Independent interfaces
Third way: Independent interfaces. Independent interfaces enable organizations to extract the most current data for analytics at any time and integrate it into numerous desired target environments. This could be survey and procurement data deployed to the Google Cloud for reporting purposes. Or it may be raw data that is reliably transferred to the Amazon S3 Data Lake to then agilely forecast customer demand for better pricing and availability planning. For the respective departments, automation speeds up workflows enormously and errors are reduced to a minimum.
The entire range of applications for SAP data integrated via an independent interface is wide: administration in a higher-performance database (cloud and "classic"), enrichment with information from other systems, or visualization of all business-critical data, such as target/actual comparison via a BI tool for sales or production. An interface for data analysis is just as relevant: If not all data from all systems is available, an evaluation is not very meaningful.

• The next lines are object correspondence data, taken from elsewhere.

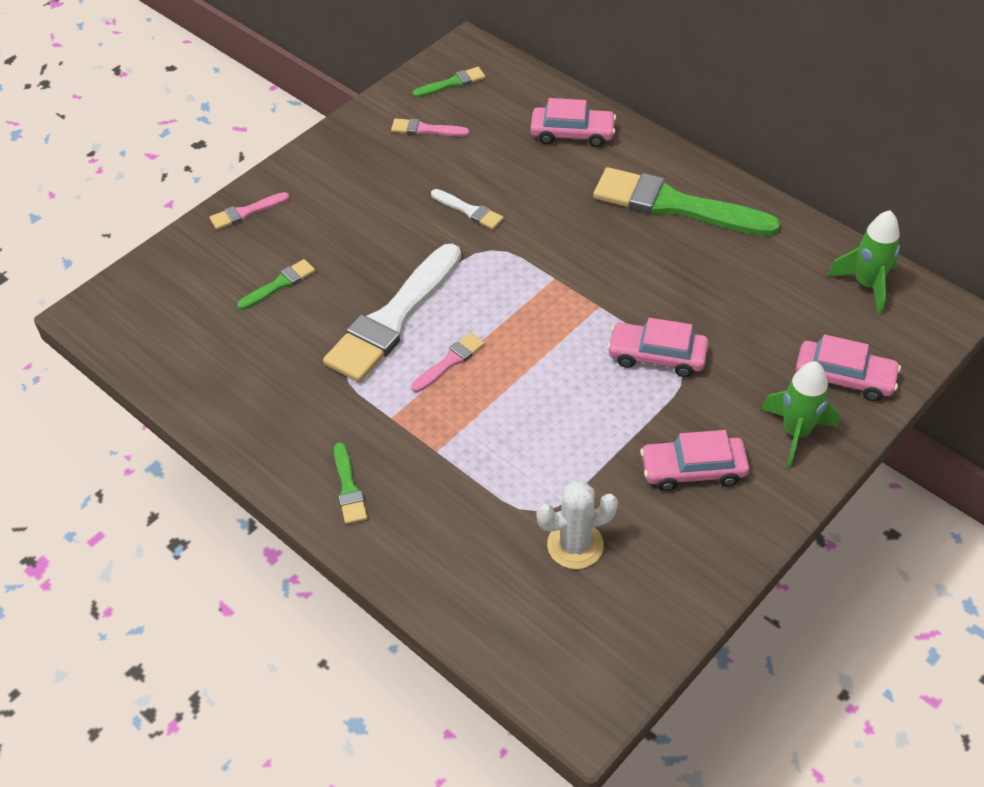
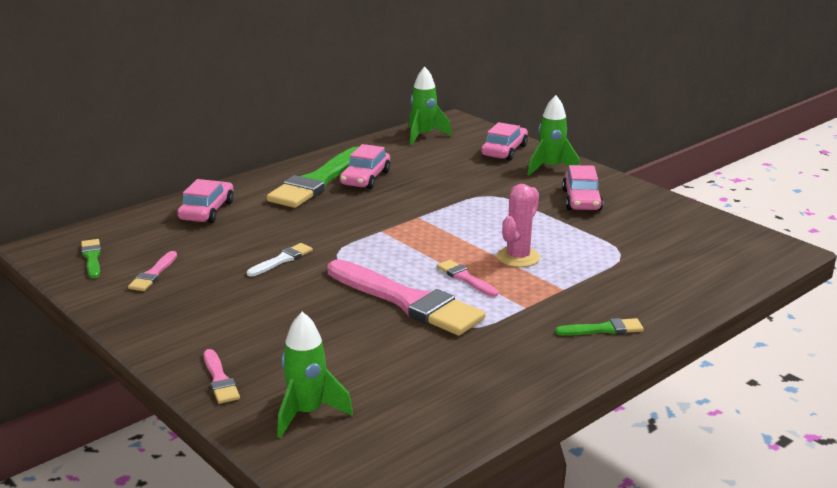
camera: 85 degrees left, 25 degrees down
(196, 275) = (307, 413): none -> green rocket
(279, 284) = (341, 360): green brush -> none
(393, 318) = (407, 301): white brush -> pink brush
(508, 406) = (518, 257): none -> pink cactus
(575, 545) = (651, 242): white cactus -> none
(657, 356) = (474, 202): pink car -> pink car (365, 178)

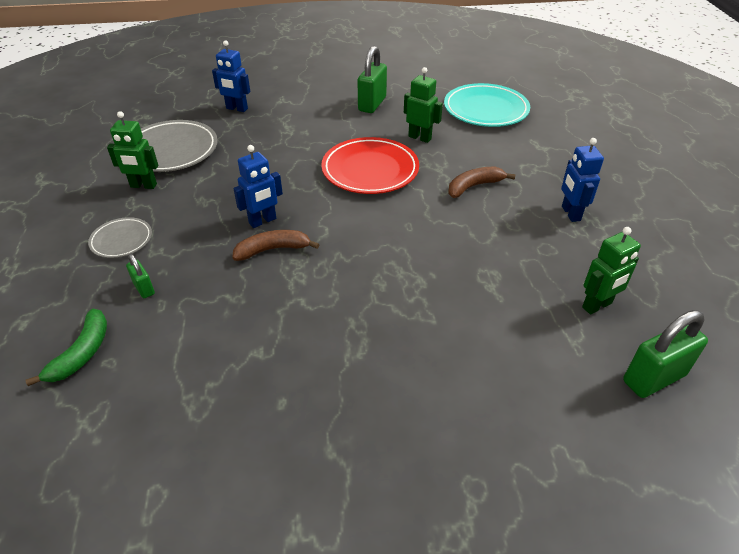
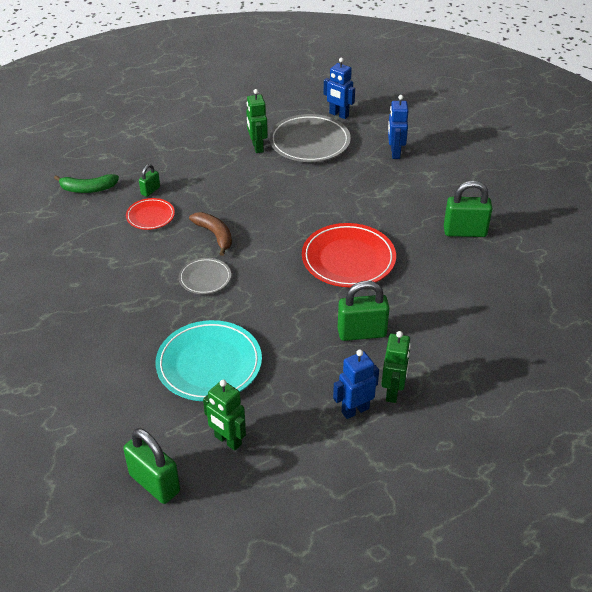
camera: 70 degrees right, 0 degrees up
(121, 240) = (192, 162): grey plate -> grey plate (205, 278)
(196, 298) = (150, 216): none -> red plate
(263, 221) = (245, 219): blue robot -> blue robot (338, 115)
(420, 138) = (424, 279): green robot -> green robot (393, 392)
(474, 186) = (361, 333): brown banana -> green padlock
(485, 110) = (515, 317): turquoise plate -> turquoise plate (209, 364)

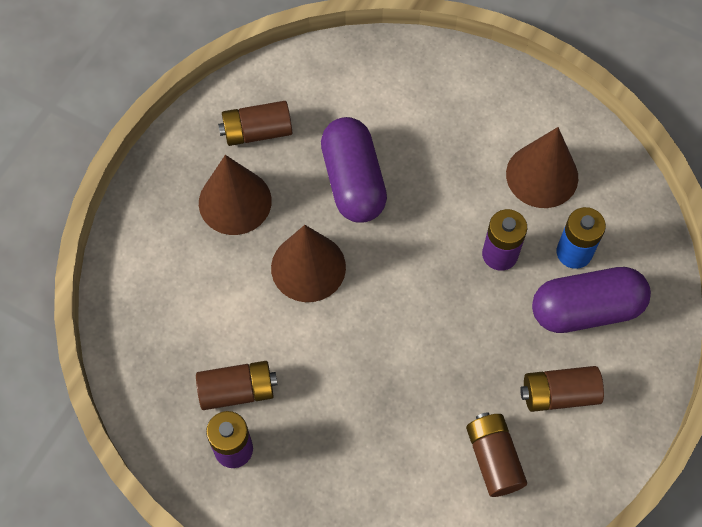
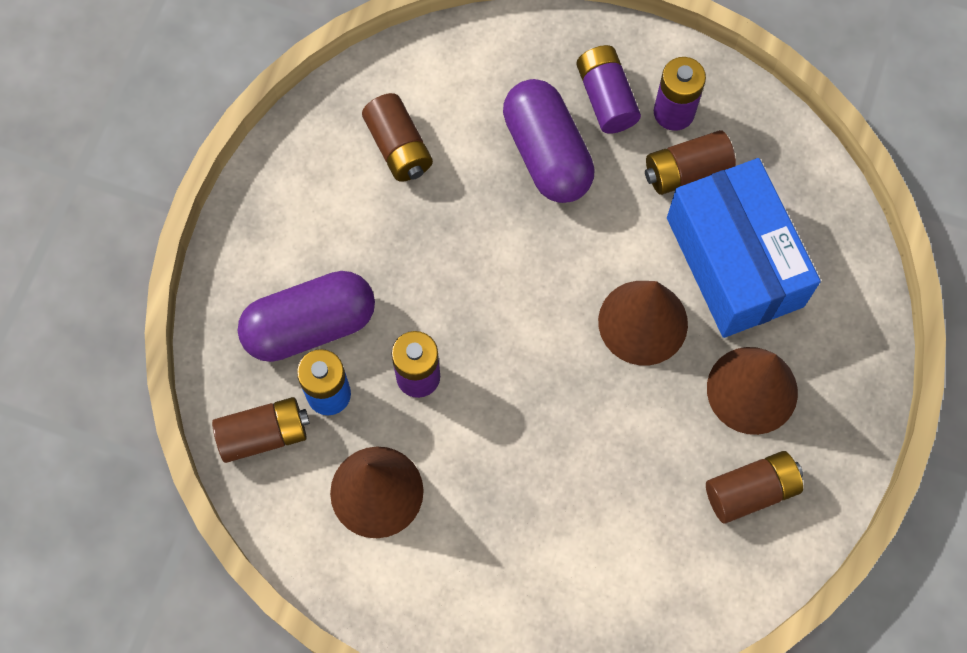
camera: 170 degrees right, 5 degrees up
(219, 304) = (734, 262): none -> blue box
(293, 475) = (606, 98): none -> purple battery
(353, 181) = (613, 442): purple capsule -> purple capsule (547, 154)
(559, 394) = (334, 224): brown battery -> brown battery (264, 434)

However, an independent interface not only ensures a smooth process, but also virtually unrestricted freedom in the selection of application software. Since the IT decision-makers responsible do not have to make any compromises in terms of compatibility, they can focus their attention in the selection process on the other requirement criteria for the best software in each case. The agility of the interface is important. It should be easy to adapt to other required data or new target environments, so that the IT department no longer needs to be involved in any adaptation.
In addition, companies can restrict access to the data in the SAP system to the necessary information, thus improving the security of the system. This provides IT with a holistic tool for linking all systems with each other and also securely integrating future target systems.
The overall costs are also lower with this solution, as in-house development requires a lot of input and manpower, whereas companies use existing systems with a ready-made interface. With such an interface, errors resulting from a lack of experience can also be prevented.
Conclusion
For companies, there is no way around automated SAP integration if they want to ensure scalability, high security standards, the best possible data quality and accurate decisions by their management. Digital transformation can only succeed if the important data is available quickly and flexibly. Management must react just as agilely to a change in the demand for the data to be integrated as it does to a new target environment.
Using SAP integration via an independent interface, companies decide for themselves which data they use in which system and expand their freedom in selecting their software (best-of-breed principle). In this way, they can also easily link new systems with their existing ones and remain flexible and independent in the long term.